• [Exercise goal]:
Transcribe word for word the section of the records below that opens with the line containing "pinky tip: (568, 163)" and closes with the line containing "index mcp: (76, 184)"; drop every picture.
----
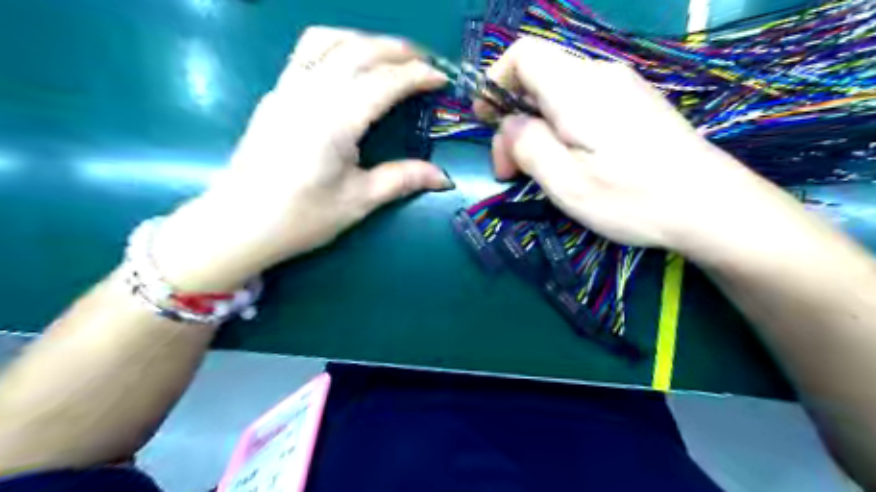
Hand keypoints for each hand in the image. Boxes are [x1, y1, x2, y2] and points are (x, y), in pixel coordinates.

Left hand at [152, 27, 450, 292]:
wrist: (239, 224)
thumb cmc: (302, 216)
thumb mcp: (359, 201)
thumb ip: (403, 180)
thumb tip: (444, 179)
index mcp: (335, 120)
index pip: (384, 82)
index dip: (417, 76)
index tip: (442, 78)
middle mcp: (310, 92)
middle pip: (358, 50)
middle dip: (396, 49)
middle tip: (424, 60)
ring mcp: (287, 89)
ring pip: (327, 40)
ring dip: (363, 39)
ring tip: (387, 55)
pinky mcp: (275, 95)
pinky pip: (306, 52)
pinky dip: (335, 45)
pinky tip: (347, 65)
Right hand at [477, 36, 791, 252]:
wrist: (711, 207)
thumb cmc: (633, 199)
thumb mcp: (566, 182)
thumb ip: (528, 145)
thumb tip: (509, 124)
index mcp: (578, 88)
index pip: (523, 54)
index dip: (495, 82)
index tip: (485, 121)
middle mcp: (600, 76)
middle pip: (537, 79)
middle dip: (512, 121)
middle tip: (509, 172)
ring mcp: (621, 89)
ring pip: (557, 95)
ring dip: (535, 130)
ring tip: (535, 173)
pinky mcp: (634, 106)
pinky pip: (580, 106)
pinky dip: (559, 130)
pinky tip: (568, 163)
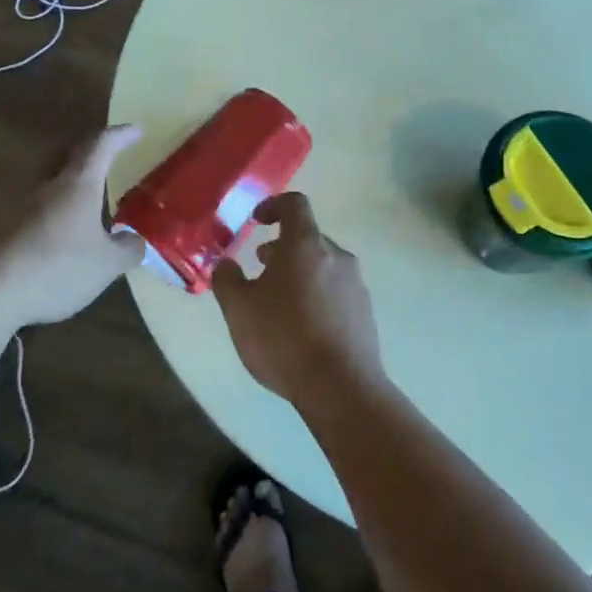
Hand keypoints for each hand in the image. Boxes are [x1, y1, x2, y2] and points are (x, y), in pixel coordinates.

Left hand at [0, 124, 145, 327]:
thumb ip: (127, 249)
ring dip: (66, 186)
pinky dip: (49, 215)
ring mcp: (16, 205)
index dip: (119, 136)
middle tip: (106, 160)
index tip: (135, 130)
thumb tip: (134, 239)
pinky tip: (57, 236)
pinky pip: (31, 210)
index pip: (100, 146)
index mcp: (76, 184)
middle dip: (88, 155)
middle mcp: (45, 185)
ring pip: (47, 183)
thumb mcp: (106, 265)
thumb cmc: (56, 268)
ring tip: (84, 203)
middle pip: (67, 157)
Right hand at [212, 192, 383, 409]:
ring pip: (323, 266)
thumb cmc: (284, 338)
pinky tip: (301, 327)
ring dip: (299, 273)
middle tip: (259, 267)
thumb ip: (227, 280)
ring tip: (277, 301)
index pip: (294, 204)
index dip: (273, 206)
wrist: (341, 387)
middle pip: (309, 238)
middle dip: (282, 247)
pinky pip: (336, 291)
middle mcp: (337, 256)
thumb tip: (226, 264)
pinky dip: (316, 295)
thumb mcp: (239, 309)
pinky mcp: (365, 313)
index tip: (257, 222)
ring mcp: (356, 285)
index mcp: (306, 245)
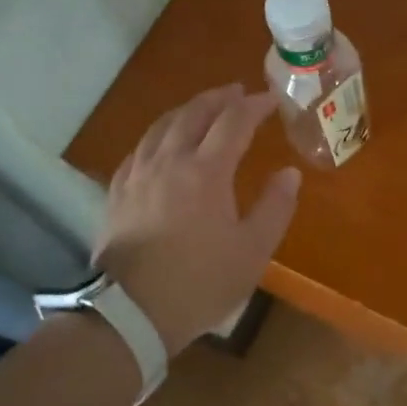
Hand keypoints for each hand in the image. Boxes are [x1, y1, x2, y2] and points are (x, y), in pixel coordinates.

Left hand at [95, 84, 300, 355]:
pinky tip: (162, 142)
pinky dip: (160, 133)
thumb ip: (275, 207)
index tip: (271, 99)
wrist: (129, 314)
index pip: (234, 121)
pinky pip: (140, 147)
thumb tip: (289, 173)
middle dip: (219, 97)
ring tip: (203, 107)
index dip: (254, 105)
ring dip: (188, 109)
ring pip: (163, 125)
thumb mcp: (252, 251)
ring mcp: (138, 174)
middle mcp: (170, 161)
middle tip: (238, 91)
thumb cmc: (199, 283)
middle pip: (194, 113)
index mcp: (206, 171)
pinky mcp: (117, 192)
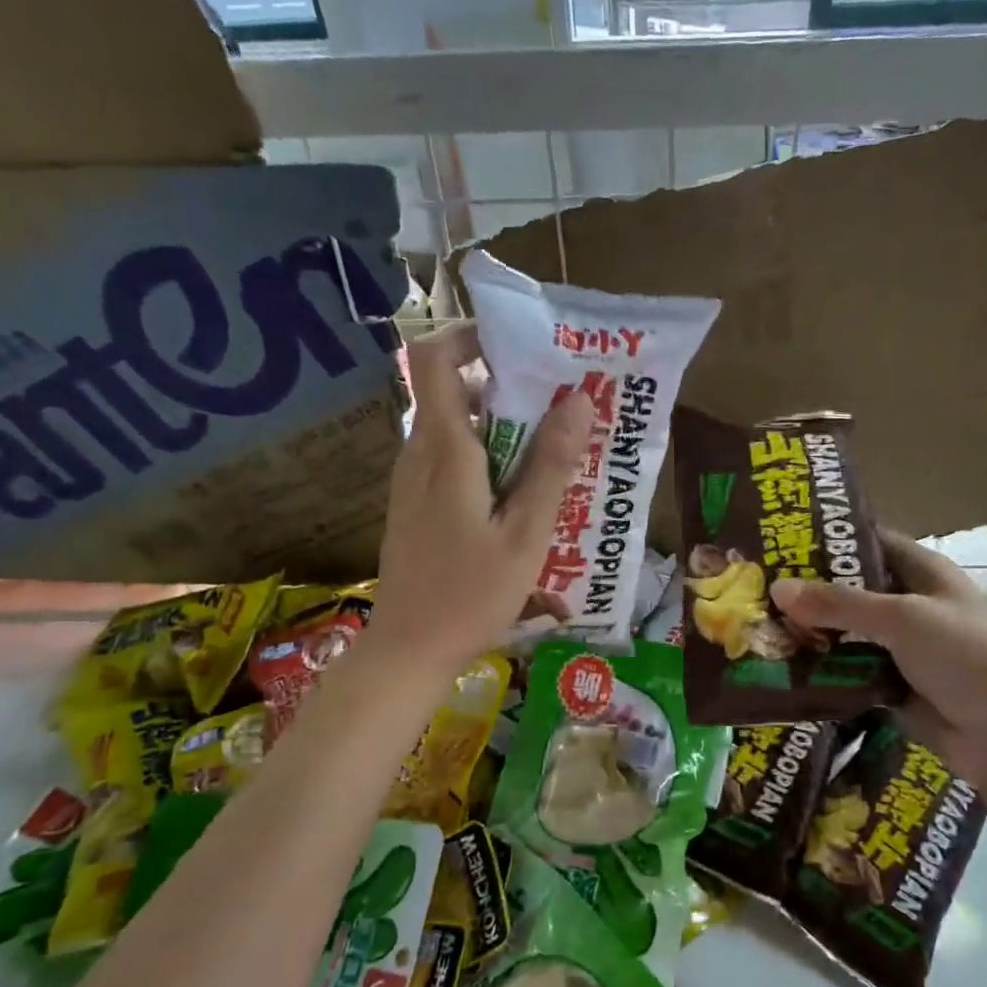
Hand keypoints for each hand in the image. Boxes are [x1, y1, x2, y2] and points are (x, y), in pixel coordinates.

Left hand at [366, 326, 593, 676]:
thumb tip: (578, 399)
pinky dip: (485, 455)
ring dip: (500, 424)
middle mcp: (419, 453)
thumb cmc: (470, 595)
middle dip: (506, 385)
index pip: (434, 358)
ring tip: (551, 447)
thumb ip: (550, 466)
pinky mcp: (413, 504)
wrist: (408, 650)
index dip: (470, 335)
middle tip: (560, 403)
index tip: (520, 347)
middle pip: (453, 389)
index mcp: (444, 450)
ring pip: (454, 426)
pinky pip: (449, 458)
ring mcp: (411, 480)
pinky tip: (519, 491)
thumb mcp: (525, 534)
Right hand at [771, 534, 986, 802]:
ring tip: (754, 623)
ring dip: (808, 631)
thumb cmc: (966, 658)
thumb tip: (777, 588)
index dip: (827, 537)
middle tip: (754, 584)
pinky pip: (846, 669)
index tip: (778, 537)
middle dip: (807, 589)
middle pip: (849, 588)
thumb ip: (839, 604)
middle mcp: (908, 603)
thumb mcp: (902, 619)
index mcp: (922, 572)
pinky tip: (779, 665)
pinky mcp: (889, 683)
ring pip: (844, 631)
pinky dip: (819, 667)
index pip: (867, 541)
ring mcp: (899, 646)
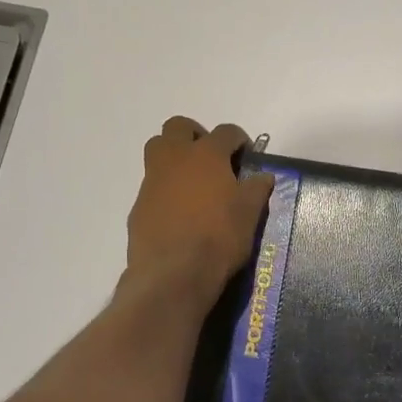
----
• [Task answer]:
pinky tip: (568, 163)
Hand keypoints for each hand in the image. Boxes are [x1, y1, x2, y2] and points are (x, y), in pixel coordinates.

Left hand at [0, 124, 145, 327]:
thumb ip: (127, 249)
ring dip: (66, 186)
pinky dip: (49, 215)
ring mcp: (16, 205)
index dip: (119, 136)
middle tip: (106, 160)
index tip: (135, 130)
thumb tip: (134, 239)
pinky tip: (57, 236)
pinky pip: (31, 210)
index pip: (100, 146)
index mcp: (76, 184)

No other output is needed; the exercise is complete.